Dawson’s Extinction: a Reply to Kolbert  

“…the capitalistic system that has come to dominate the world over the last five centuries is grounded in and thrives on dispossession.  When viewed through the lens of extinction, it is an economic system and culture founded on a drive to annihilate everything in its path” (Extinction, 96). 

     Dawson traces this domination back a least to 1500, based upon the “massive decimation of global biodiversity” (9) caused by human development, chopping up habitats into “dwindling fragments,” overharvesting, and  “anthropogenic climate change” since that time.  Now, “the Earth is losing about hundred species a day.”

       Elizabeth Kolbert’s magnificent The Sixth Extinction took us on a “terrifying tour” from the first great extinction to the sixth, from mountain tops to ocean depths throughout the planet, to depict “the worst catastrophe for life on Earth” since the asteroid destroyed the dinosaurs.  By our nature, our very creativity, she argues, “human beings have been cursed with the capacity to destroy other species wholesale for many millennia” (97). 

     But, Dawson counters. her “sweeping indictment  of an undifferentiated humanity is both historically inaccurate and politically disempowering.”  Such a perspective “offers no understanding of the structural forces that generate exploitation and ecocide,” and it fails to acknowledge that “many human cultures have learned to live in relative harmony” with their flora and fauna.  “Such a perspective is truly hopeless” (98-99).    

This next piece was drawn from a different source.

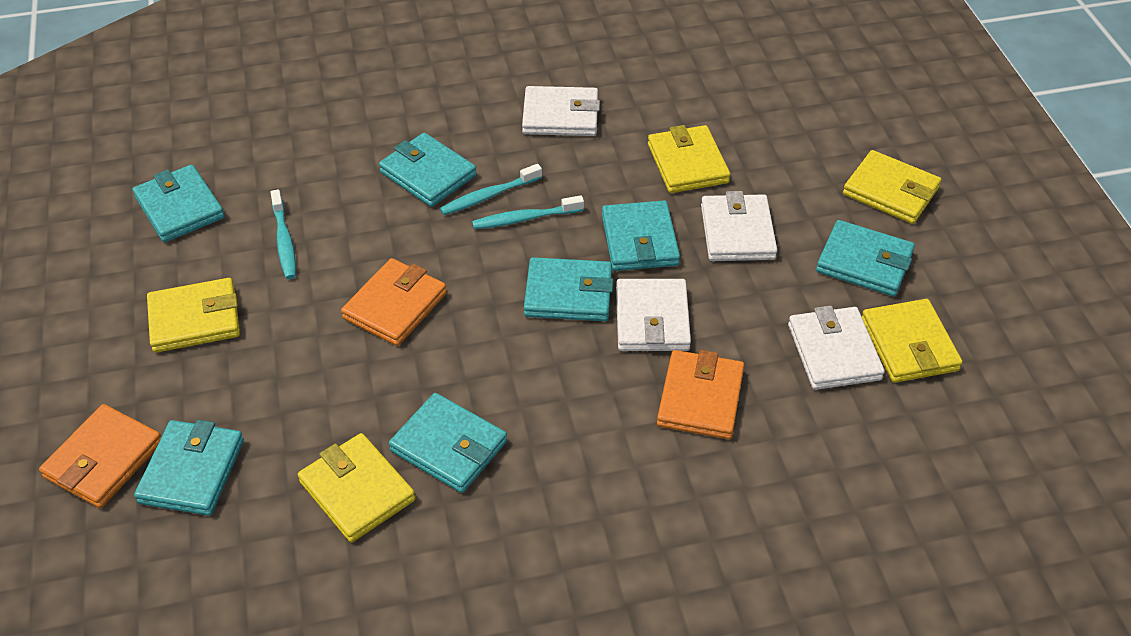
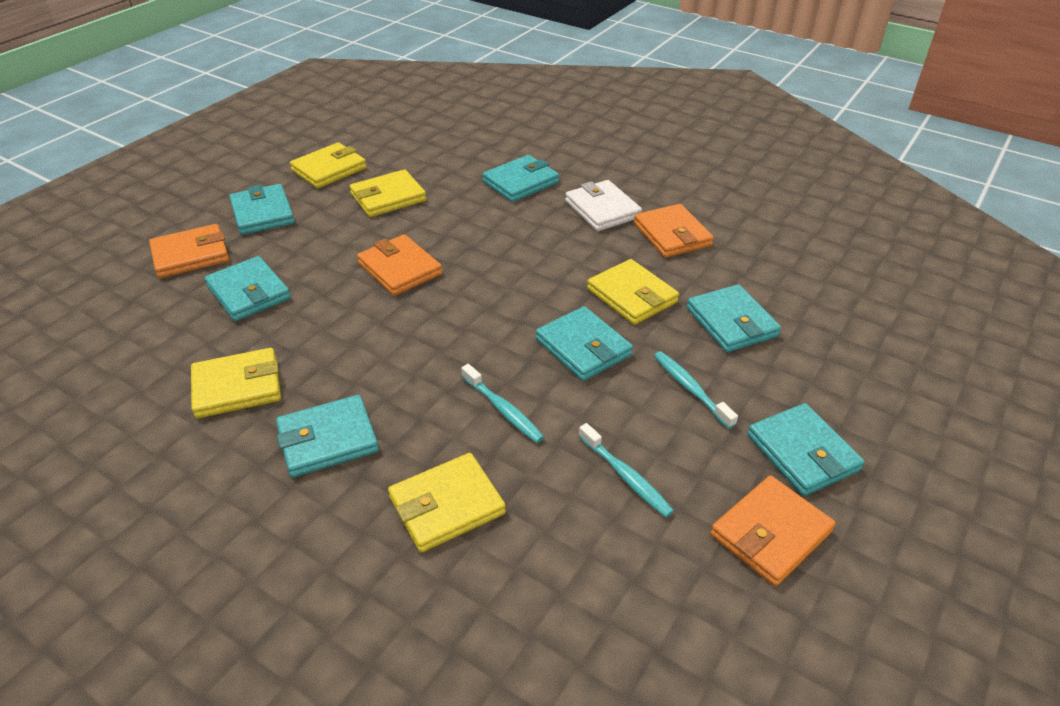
orange wallet: 3 -> 4
white wallet: 4 -> 1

     Thus in addition to human nature, another factor must be added to explain the massive decimation of species. Not humanity as a whole, but its cultural and economic choices make the difference.  “Everyone is not equally responsible. “  “”…capitalism has unleashed waves of enclosure, imperialism, warfare, and ecocide over the last five hundred years that have benefitted a very small segment of humanity while displacing, immiserating, enslaving, and destroying countless numbers of people, animals, and plants.”

     “If capitalism is the ultimate cause and prime engine of the extinction [and climate] crisis,” we can hope to challenge it, in contrast to waiting for evolution or forcing human nature to change, neither of which options remain open.   Capitalism is a “specific economic system,” and we can change it, and quickly, if we only will.  Instead of being weighed down by “human nature,” anti-capitalism “can be liberating, triggering myriad constructive projects and emancipatory prospects.”  These are the “radical transformations” we need and soon.